■ Saved entries ■
= Beginning of Section =
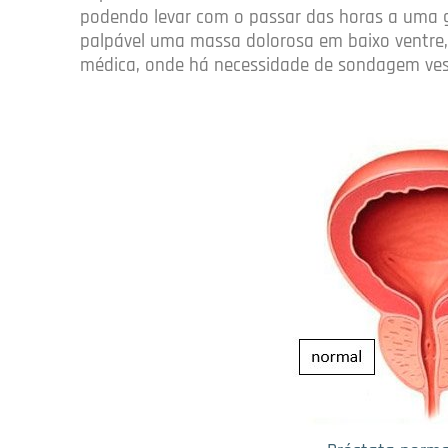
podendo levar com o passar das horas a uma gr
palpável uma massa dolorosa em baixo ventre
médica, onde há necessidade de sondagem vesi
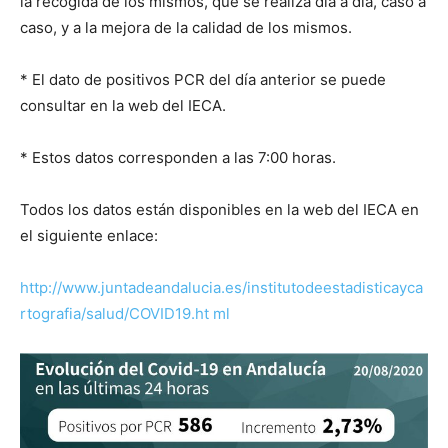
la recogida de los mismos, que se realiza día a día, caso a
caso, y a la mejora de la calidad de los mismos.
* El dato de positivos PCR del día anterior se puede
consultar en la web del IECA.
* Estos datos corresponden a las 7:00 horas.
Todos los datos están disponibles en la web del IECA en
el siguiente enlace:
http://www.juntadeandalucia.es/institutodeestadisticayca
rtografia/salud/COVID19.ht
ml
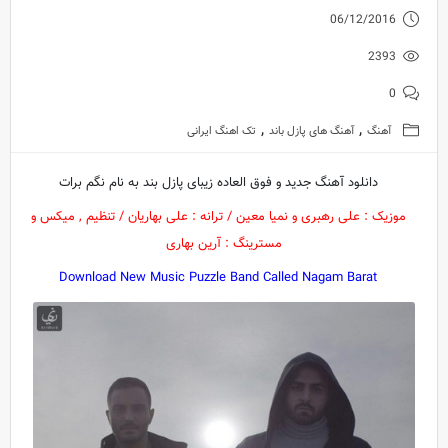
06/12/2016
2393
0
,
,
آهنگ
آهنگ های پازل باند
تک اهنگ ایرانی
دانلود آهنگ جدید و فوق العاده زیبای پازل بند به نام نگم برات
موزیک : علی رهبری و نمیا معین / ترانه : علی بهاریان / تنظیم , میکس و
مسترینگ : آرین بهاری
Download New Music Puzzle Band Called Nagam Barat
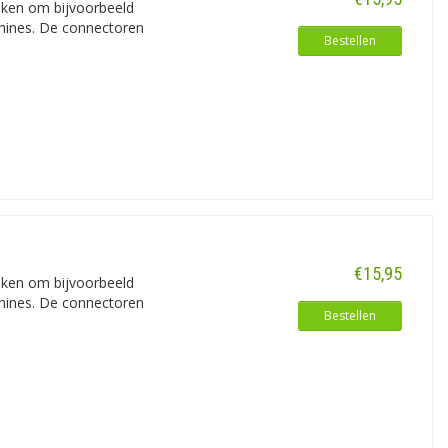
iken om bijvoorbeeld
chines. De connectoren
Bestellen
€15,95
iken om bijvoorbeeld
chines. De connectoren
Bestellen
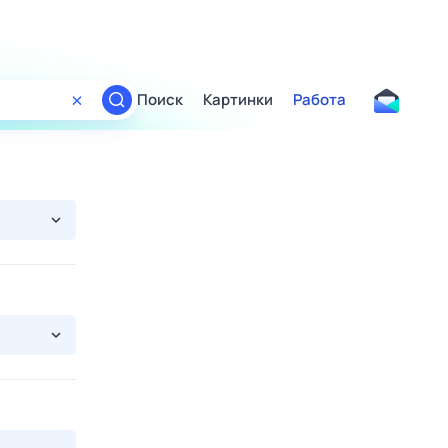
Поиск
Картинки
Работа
= End of Section =
= Beginning of Section =
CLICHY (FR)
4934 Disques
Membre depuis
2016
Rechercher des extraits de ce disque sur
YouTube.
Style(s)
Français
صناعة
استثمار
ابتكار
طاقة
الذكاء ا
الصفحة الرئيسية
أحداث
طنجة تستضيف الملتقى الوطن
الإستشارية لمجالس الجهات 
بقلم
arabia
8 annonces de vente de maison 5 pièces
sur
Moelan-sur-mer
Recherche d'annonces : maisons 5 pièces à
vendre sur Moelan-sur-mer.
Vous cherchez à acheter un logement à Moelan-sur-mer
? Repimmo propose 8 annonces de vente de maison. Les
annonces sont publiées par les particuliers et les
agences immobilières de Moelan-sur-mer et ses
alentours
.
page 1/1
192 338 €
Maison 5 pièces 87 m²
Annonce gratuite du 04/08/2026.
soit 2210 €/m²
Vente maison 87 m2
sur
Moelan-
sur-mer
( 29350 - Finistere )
= End of Section =
= Beginning of Section =
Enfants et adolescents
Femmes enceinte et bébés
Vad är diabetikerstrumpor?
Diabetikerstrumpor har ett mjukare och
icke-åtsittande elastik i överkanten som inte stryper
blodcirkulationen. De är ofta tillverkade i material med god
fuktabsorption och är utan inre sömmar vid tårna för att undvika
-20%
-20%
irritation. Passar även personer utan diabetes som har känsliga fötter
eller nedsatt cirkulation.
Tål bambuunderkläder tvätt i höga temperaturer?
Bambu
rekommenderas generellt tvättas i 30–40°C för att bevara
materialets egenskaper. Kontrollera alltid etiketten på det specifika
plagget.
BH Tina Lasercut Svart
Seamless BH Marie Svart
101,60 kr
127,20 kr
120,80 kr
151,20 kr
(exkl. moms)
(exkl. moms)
= End of Section =
■ ACTIVITY ■
In the entries above, find the line holding "Annonce gratuite du 04/08/2026." and the line holding "( 29350 - Finistere )"; print both of them and every line between, exactly, and nothing else.

■ FINAL ANSWER ■
Annonce gratuite du 04/08/2026.
soit 2210 €/m²
Vente maison 87 m2
sur
Moelan-
sur-mer
( 29350 - Finistere )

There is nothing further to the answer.